Mariolle gave a start of pain. Never once had she run to meet him with that joyful eagerness, never had she kissed him like that, and with a sudden change of ideas he said to himself: "Women are no longer made to fulfill our requirements."

Massival made his appearance, then M. de Pradon and the Comte de Bernhaus, then George de Maltry, resplendent with English "chic."

Lamarthe and Prédolé were now the only ones missing. The sculptor's name was mentioned, and every voice was at once raised in praise of him. "He had restored to life the grace of form, he had recovered the lost traditions of the Renaissance, with something additional: the sincerity of modern art!" M. de Maltry maintained that he was the exquisite revealer of the suppleness of the human form. Such phrases as these had been current in the salons for the last two months, where they had been bandied about from mouth to mouth.

At last the great man appeared. Everyone was surprised.
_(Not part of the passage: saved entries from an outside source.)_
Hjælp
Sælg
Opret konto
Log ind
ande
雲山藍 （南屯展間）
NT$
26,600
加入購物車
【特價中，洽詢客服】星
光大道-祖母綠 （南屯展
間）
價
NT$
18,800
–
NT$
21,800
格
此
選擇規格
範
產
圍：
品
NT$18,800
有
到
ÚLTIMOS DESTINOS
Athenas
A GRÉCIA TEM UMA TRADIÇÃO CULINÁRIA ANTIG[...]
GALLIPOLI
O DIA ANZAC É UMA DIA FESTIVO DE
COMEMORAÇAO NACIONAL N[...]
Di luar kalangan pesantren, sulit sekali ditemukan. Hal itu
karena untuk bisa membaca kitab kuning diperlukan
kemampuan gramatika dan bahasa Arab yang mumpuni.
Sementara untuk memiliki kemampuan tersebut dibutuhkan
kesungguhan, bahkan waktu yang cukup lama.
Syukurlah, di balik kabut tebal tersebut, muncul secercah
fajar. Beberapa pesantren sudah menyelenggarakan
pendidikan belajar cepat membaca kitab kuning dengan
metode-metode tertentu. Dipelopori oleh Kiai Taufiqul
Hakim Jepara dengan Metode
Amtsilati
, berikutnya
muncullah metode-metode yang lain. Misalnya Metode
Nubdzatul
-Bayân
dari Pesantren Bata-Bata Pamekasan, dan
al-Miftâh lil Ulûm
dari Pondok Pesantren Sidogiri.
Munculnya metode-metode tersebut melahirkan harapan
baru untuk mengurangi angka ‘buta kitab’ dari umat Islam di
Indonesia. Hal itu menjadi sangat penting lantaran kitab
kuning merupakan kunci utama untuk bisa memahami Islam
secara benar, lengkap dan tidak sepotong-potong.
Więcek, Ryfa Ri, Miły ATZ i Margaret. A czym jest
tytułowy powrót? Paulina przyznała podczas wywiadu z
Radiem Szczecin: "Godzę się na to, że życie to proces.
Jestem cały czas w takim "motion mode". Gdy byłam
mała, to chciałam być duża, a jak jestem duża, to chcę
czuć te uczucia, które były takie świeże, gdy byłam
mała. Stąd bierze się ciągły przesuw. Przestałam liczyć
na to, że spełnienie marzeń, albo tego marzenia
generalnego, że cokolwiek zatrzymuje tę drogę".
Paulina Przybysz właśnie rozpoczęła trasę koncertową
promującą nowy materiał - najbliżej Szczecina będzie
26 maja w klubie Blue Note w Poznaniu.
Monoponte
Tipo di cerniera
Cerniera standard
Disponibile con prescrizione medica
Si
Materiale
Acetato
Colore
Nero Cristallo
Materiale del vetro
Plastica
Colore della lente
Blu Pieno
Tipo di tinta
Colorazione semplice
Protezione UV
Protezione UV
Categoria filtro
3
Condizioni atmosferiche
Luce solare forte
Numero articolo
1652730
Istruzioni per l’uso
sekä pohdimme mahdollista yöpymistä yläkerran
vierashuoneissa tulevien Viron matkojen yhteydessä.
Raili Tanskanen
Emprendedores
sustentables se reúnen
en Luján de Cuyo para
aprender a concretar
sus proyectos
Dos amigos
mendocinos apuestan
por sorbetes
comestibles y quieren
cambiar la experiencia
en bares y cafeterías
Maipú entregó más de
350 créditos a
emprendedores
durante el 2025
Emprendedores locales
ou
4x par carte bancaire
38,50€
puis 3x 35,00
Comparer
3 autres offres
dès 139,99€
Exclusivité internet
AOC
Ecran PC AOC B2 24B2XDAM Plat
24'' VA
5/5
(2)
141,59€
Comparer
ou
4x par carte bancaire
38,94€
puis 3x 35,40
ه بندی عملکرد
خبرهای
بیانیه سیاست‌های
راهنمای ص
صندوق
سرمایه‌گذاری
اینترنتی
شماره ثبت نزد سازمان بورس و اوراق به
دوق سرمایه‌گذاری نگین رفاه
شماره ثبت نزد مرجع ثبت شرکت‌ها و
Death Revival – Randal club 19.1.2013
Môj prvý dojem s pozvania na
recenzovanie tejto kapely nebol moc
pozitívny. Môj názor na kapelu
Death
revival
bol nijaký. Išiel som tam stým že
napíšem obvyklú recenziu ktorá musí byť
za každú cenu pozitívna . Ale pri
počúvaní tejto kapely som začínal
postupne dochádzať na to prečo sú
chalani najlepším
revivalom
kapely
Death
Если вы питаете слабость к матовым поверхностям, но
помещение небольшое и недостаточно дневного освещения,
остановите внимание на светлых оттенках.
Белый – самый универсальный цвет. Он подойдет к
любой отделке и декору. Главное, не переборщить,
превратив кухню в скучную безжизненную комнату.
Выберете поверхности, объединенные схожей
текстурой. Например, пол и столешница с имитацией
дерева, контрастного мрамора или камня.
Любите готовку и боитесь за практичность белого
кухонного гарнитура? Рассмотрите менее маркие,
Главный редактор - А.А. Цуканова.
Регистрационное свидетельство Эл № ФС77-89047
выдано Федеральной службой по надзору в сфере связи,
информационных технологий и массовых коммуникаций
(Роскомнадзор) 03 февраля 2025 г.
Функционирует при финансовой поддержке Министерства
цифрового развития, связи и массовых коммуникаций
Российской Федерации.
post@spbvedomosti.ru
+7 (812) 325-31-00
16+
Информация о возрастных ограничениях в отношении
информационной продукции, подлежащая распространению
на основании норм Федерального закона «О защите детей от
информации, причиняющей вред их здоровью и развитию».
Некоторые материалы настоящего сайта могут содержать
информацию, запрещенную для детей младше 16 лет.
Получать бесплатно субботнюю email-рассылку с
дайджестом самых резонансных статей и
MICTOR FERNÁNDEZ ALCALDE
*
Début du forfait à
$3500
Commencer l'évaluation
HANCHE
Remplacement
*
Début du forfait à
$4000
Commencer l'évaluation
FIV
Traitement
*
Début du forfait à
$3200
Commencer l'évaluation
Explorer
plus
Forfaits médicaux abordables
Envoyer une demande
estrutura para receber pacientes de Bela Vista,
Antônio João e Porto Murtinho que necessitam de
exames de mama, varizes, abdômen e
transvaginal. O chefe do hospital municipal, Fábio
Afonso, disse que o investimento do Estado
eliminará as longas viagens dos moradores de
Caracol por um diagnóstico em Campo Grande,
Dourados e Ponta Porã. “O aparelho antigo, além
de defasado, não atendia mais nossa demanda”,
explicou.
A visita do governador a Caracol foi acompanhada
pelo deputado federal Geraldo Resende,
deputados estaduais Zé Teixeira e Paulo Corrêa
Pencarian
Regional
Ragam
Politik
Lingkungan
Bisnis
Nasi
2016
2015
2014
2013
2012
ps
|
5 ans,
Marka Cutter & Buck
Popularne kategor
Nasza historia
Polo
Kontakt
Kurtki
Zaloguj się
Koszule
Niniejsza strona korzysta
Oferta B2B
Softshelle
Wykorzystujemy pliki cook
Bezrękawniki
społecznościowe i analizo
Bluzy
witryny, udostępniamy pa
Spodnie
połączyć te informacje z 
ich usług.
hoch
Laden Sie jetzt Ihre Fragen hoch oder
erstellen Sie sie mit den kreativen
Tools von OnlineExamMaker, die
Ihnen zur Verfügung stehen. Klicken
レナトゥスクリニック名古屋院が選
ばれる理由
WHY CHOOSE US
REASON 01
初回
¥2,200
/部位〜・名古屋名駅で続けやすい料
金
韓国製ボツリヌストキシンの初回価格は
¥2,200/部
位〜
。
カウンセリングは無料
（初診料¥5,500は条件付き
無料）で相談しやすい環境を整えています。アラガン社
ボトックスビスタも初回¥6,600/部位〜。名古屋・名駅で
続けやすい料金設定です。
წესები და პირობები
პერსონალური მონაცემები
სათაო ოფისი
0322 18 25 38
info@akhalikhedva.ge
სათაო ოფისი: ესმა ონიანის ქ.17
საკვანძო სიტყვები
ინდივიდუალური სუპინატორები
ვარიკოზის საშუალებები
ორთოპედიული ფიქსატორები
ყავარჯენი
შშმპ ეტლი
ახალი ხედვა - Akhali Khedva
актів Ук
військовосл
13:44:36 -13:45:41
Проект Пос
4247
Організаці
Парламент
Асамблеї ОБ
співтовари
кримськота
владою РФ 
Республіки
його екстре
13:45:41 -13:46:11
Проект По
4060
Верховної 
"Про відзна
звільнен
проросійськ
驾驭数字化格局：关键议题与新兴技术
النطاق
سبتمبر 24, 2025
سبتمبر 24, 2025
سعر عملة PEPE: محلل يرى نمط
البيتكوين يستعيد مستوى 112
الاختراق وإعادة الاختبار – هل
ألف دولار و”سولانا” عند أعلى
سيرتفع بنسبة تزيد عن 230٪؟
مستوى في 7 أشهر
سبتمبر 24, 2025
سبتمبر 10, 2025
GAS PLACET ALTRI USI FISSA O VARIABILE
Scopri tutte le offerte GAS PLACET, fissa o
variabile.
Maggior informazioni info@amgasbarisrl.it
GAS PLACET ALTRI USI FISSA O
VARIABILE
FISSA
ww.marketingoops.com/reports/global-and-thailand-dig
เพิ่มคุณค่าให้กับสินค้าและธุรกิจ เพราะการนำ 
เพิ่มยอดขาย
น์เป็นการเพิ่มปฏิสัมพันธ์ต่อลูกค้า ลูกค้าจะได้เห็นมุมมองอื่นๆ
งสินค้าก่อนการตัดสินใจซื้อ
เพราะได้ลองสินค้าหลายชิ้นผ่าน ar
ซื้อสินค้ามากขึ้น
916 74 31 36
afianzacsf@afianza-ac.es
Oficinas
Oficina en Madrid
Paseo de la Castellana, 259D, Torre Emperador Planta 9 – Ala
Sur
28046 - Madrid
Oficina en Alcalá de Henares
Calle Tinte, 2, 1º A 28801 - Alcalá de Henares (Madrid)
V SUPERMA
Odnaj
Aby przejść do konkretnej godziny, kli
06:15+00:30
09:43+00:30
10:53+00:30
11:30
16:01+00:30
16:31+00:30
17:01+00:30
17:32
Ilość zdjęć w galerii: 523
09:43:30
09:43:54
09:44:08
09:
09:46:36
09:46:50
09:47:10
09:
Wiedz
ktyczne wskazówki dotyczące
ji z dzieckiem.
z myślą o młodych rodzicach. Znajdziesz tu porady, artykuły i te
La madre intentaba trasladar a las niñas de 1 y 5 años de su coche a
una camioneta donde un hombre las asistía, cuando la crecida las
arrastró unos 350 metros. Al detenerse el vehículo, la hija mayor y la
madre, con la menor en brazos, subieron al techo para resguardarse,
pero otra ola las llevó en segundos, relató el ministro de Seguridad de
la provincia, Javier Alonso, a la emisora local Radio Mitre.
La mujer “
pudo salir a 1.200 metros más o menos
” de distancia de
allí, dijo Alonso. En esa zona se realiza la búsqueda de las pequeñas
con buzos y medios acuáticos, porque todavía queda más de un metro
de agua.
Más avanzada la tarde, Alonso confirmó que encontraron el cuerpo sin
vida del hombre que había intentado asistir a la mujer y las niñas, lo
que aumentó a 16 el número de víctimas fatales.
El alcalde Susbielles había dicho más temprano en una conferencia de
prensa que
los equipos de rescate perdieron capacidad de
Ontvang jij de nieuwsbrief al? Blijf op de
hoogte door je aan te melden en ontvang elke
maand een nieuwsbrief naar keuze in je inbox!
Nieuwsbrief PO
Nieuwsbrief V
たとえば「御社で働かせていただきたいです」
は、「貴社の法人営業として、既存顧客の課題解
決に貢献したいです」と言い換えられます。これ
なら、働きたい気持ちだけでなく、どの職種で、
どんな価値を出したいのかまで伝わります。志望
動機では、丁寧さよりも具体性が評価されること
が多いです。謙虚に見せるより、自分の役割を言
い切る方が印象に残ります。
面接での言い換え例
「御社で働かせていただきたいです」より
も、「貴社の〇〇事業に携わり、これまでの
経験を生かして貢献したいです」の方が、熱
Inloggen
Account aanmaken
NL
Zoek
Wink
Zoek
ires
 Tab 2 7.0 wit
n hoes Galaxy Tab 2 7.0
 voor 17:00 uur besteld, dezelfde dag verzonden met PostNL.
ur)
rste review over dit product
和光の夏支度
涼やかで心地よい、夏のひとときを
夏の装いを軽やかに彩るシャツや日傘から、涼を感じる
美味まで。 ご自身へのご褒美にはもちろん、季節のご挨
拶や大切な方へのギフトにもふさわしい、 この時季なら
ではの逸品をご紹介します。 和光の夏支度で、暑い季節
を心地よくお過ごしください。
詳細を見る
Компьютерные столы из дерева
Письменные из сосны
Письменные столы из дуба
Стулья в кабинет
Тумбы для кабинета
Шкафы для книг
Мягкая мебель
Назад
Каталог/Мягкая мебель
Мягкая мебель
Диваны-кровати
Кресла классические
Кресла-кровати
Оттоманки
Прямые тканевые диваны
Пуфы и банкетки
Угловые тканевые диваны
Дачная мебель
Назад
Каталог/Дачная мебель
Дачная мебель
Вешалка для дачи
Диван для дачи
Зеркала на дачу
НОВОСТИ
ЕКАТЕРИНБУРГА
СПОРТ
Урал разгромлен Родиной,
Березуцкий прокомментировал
He was a large man of uncertain age, with the shoulders of a coal-heaver, a powerful face with strongly-marked features, surrounded by hair and beard that were beginning to turn white, a prominent nose, thick full lips, wearing a timid and embarrassed air. He held his arms away from his body in an awkward sort of way that was doubtless to be attributed to the immense hands that protruded from his sleeves. They were broad and thick, with hairy and muscular fingers; the hands of a Hercules or a butcher, and they seemed to be conscious of being in the way, embarrassed at finding themselves there and looking vainly for some convenient place to hide themselves. Upon looking more closely at his face, however, it was seen to be illuminated by clear, piercing, gray eyes of extreme expressiveness, and these alone served to impart some degree of life to the man's heavy and torpid expression. They were constantly searching, inquiring, scrutinizing, darting their rapid, shifting glances here, there, and everywhere, and it was plainly to be seen that these eager, inquisitive looks were the animating principle of a deep and comprehensive intellect.

Mme. de Burne was somewhat disappointed; she politely led the artist to a chair which he took and where he remained seated, apparently disconcerted by this introduction to a strange house.

Lamarthe, master of the situation, approached his friend with the intention of breaking the ice and relieving him from the awkwardness of his position. "My dear fellow," he said, "let me make for you a little map to let you know where you are. You have seen our divine hostess; now look at her surroundings." He showed him upon the mantelpiece a bust, authenticated in due form, by Houdon, then upon a cabinet in buhl a group representing two women dancing, with arms about each other's waists, by Clodion, and finally four Tanagra statuettes upon an étagère, selected for their perfection of finish and detail.